Türkiye ’de son on yıl ‘inşaat’ kelimesinin en çok kullanıldığı bir iktidarın yönetiminde geçirildi. Gündelik ihtiyaçlar ile yakından ilgili olan belediye kökenli siyaset anlayışı, AKP yönetiminin yüksek oy oranları ile uzun süre yönetimde kalmasını sağladı. Bu süre içinde ekonomi ihraç edilebilecek ürün ve hizmetler yerine inşaat sektörüne ve kentsel toprak üretimine dayandırıldı. Orman alanlarının, kent çeperlerinin, devlet arazilerinin yeni konut alanlarına açılması ile müteahhitlik sektörü canlandı, semirdi. Aslında her ne kadar çevremize bir türlü istediğimiz gibi yansımasa da Türkiye 1950’lerden beri yoğun imar faaliyetleri ile uğraşmakta. Menderes ve Demirel hükümetlerinin yol, baraj, altyapı projeleri ile zenginleşmiş küçük mütehhit kökenli kesimini AKP yönetimi genişletti. Belli başlı büyük altyapı projeleri yerine küçük ama çok sayıda kentsel müdahele ile etkileri daha geniş bir alana ve kesime yayılan bir imar faaliyeti yürüttü.
AKP’nin imar konularında vizyoner olmadığını iddia etmek yanlış olur. Ancak kurdukları vizyonun stratejik bir bütünlüğü olmadığı ve oldukça kısa vadeli çözümlere dayandığını gördükçe bu vizyonda ısrar etmelerinin de aynı şekilde yanlış olduğunu belirtmek gerek. Bir yönetimin kentlere çekidüzen verme heyecanının takdir edilmesi gerekirken AKP’nin bu alandaki icraatları çoğu kez büyük hayalkırıklıkları ve pişmanlıklar doğurdu. İmar faaliyetleri oldukça acemice, telaşla ve geri dönülemez hatalara neden olan bir savruklukla yapıldı. Mimarlık ve kent planlaması bilimlerinin önde gelen bilim insanlarını dinlemek yerine, AKP yönetimleri projeleri meşrulaştıracak vasat kişilerle çalışmayı tercih etti. Daha iyisi için öneri geliştiren bilim insanlarının eleştirilerini dikkate almadılar ve yanlışlar konusunda ısrat ettiler. Yurtdışındaki yaşanmış hatalardan ve iyi örneklerden ders almak yerine artık dünyada terk edilmiş şablonlar ile çalıştılar. Kentleri yaya değil araç odaklı bir planlama ile şekillendirdiler. Sosyal konut amacından saptırılan TOKİ ise devletin resmi müteahhitlik şirketi gibi çalıştırıldı. Yeni mütehhitlik şirketlerinin serbest piyasa rekabeti içinde doğmasını engelleyerek pek çoğuna iş veren patriarkal bir kurum haline geldi. Bundan doğan yeni şehircilik bakanlığı ise tüm eleştirilerden muaf ve fazlası ile geniş yetkilerle donatılmış şekilde kuruldu. Afet tehdidi yeni imar faaliyetleri için meşrulaştırma aracı haline getirildi ve ekonominin salt inşaat faaliyetlerina dayandırılması benimsendi.

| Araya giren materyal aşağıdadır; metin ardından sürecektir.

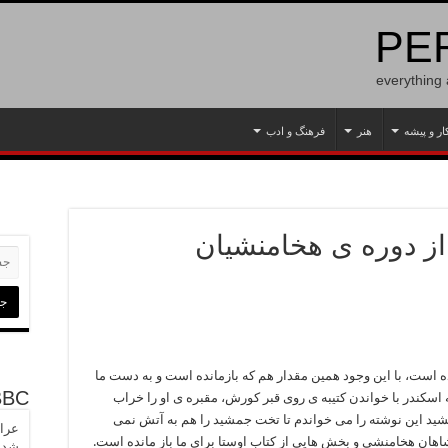
PER
everything
ار و پیشه
هنر
فرهنگ و ادب
 از دوره ی هخامنشیان
ه است، با این وجود همین مقدار هم که بازمانده است و به دست ما
BBC
ه اسکندر با خواندن کتیبه ی روی قبر کورش، مقبره ی او را خراب
ید این نوشته را می خواندم تا تخت جمشید را هم به آتش نمی
عراق
 شاهان هخامنشی و بخش هایی از کتاب اوستا برای ما باز مانده است.
شدن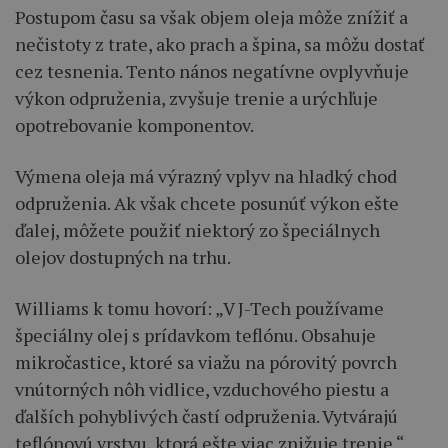
Postupom času sa však objem oleja môže znížiť a
nečistoty z trate, ako prach a špina, sa môžu dostať
cez tesnenia. Tento nános negatívne ovplyvňuje
výkon odpruženia, zvyšuje trenie a urýchľuje
opotrebovanie komponentov.
Výmena oleja má výrazný vplyv na hladký chod
odpruženia. Ak však chcete posunúť výkon ešte
ďalej, môžete použiť niektorý zo špeciálnych
olejov dostupných na trhu.
Williams k tomu hovorí: „V J-Tech používame
špeciálny olej s prídavkom teflónu. Obsahuje
mikročastice, ktoré sa viažu na pórovitý povrch
vnútorných nôh vidlice, vzduchového piestu a
ďalších pohyblivých častí odpruženia. Vytvárajú
teflónovú vrstvu, ktorá ešte viac znižuje trenie.“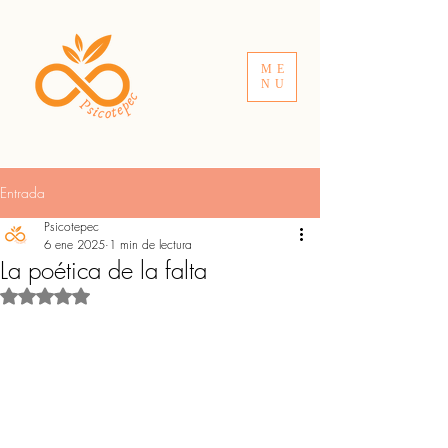
ME
NU
Entrada
Psicotepec
6 ene 2025
1 min de lectura
La poética de la falta
Obtuvo NaN de 5 estrellas.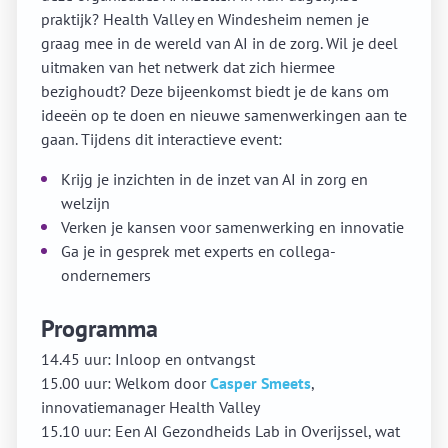
praktijk? Health Valley en Windesheim nemen je
graag mee in de wereld van AI in de zorg. Wil je deel
uitmaken van het netwerk dat zich hiermee
bezighoudt? Deze bijeenkomst biedt je de kans om
ideeën op te doen en nieuwe samenwerkingen aan te
gaan. Tijdens dit interactieve event:
Krijg je inzichten in de inzet van AI in zorg en
welzijn
Verken je kansen voor samenwerking en innovatie
Ga je in gesprek met experts en collega-
ondernemers
Programma
14.45 uur: Inloop en ontvangst
15.00 uur: Welkom door
Casper Smeets
,
innovatiemanager Health Valley
15.1
0 uur: Een AI Gezondheids Lab in Overijssel, wat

Tüm bu gelişmelerle bir ‘İnşaat Cumhuriyeti’ne dönen ülkede paradoks bir durum da oluştu. İspanya, Portekiz ve Hollanda gibi inşaat faaliyetlerinin coştuğu ülkelerde mimarlık kalitesi de aynı oranda gelişmişti. Oysa Türkiye’de AKP’nin entellektüel kültüre bilinçli olarak uzak durmasının bir sonucu olarak imar faaliyetlerinin artışı ile doğru orantılı olması gereken mimarlık kültürü hala yerinde sayıyor. Bu açıdan bakıldığında Türkiye hem bir inşaat cumhuriyeti hem de harcanan fırsatlar ülkesi oldu.
* Bu yazı 3.11.2012’de Radikal’de yayınlanmıştır.